The attempts were made during Francis’ landmark trip to Iraq in 2021 – the first ever visit to that country by a Pope.
But what do we know about the assassination attempts?
Let’s take a closer look:
What happened?
As per CNN, the revelation about the attacks came in Francis’ autobiography Hope.
An extract of the book was published by Italian newspaper Corriere Della Sera.
The attempts occurred during Francis’ trip to Iraq in March 2021
As per The Telegraph, Francis said he was warned about the visit to Iraq in March 2021 due to a high level of risk.
Francis said this was because the COVID-19 pandemic was in full swing and attacks from possible Islamic State militants in Mosul.
Francis, however, said he was resolute about the trip going forward.
Francis said British security agencies warned him that a young woman was headed to Mosul to blow herself up.
Francis was also told a van “had also left at high speed with the same intention."
“When I asked the (Vatican) Gendarmerie the following day what was known about the two bombers, the commander replied laconically, ‘They are no longer there,’” Francis wrote.
“The Iraqi police had intercepted them, and detonated them. That, too, was very striking to me. This, too, was the poisoned fruit of war.”
Francis’ trip
As per The Telegraph, Francis visited six Iraqi cities in three days.
At the time he said he was “a pilgrim of peace.”

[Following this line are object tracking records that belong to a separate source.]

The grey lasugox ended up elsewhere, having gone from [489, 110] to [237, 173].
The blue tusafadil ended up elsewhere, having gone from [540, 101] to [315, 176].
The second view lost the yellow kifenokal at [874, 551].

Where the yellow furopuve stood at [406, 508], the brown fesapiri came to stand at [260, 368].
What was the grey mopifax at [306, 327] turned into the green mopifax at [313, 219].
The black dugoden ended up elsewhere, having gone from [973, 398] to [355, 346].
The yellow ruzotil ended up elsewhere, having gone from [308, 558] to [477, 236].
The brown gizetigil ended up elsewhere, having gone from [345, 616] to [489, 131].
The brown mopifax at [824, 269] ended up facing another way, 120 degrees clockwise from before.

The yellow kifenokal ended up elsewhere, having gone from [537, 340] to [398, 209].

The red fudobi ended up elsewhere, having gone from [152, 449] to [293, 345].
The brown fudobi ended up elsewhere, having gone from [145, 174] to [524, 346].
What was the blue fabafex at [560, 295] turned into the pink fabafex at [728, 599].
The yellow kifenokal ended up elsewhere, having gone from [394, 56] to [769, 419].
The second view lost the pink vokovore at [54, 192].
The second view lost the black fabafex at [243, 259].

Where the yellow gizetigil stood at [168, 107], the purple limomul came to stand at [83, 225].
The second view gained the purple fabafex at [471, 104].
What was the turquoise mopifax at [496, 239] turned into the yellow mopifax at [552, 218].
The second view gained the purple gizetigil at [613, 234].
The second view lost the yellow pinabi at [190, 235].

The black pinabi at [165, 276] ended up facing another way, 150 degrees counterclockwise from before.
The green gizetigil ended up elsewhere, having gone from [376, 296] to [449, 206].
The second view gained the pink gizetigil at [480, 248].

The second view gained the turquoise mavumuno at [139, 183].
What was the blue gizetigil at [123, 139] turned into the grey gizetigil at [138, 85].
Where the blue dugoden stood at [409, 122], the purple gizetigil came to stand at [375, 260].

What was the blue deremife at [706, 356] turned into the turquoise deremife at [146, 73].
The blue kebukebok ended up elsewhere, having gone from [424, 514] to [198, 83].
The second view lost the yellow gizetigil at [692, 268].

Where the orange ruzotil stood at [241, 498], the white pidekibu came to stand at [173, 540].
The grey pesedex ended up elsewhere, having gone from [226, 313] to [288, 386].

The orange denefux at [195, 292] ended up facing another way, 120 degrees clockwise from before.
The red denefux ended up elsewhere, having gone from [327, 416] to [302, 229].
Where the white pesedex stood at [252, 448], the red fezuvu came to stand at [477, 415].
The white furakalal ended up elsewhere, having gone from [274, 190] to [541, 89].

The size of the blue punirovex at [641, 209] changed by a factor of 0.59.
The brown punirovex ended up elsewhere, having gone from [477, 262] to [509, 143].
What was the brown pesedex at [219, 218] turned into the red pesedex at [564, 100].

Francis also met Grand Ayatollah Ali Sistani – Iraq’s top Shiite cleric in the holy shrine city of Najaf.
The meeting, which came on the second day of the first-ever papal visit to Iraq, marked a landmark moment in modern religious history and a milestone in Francis’s efforts to deepen dialogue with other religions.
Francis later addressed the rich spectrum of Iraq’s religious communities at Ur, the traditional birthplace of the Prophet Abraham, a central figure in the Christian, Jewish and Muslim faiths, where he made an impassioned plea for “unity” after conflict.
Francis, speaking at the ruins of a church, urged Iraq’s Christians to forgive trespasses against them by extremists.
Around 10,000 Iraqi police were deployed at the time for Francis’ protection.
Curfews were also imposed to limit the spread of COVID-19.
The book, originally planned to be published after Francis’ death, is coming out at the start of the Vatican’s big Holy Year, which Francis will officially inaugurate on Christmas Eve.
According to Italian publisher Mondadori, “Hope” is the first autobiography ever published by a pope. Francis, however, has published other first-person, memoir-style books or book-length interviews with biographers and journalists, including “Life: My Story Through History,” published earlier this year.
Francis in September racked up 32,814 kilometers by air during his visit to Indonesia, Papua New Guinea, East Timor and Singapore.
His trip far surpassing any of his previous 44 foreign trips and notching one of the longest papal trips ever, both in terms of days on the road and distances traveled.
This despite that Francis is in a wheelchair, has lost part of his lung to a respiratory infection as a young man and had to cancel his last foreign trip at the last minute (to Dubai in November to participate in the UN climate conference) on doctors’ orders.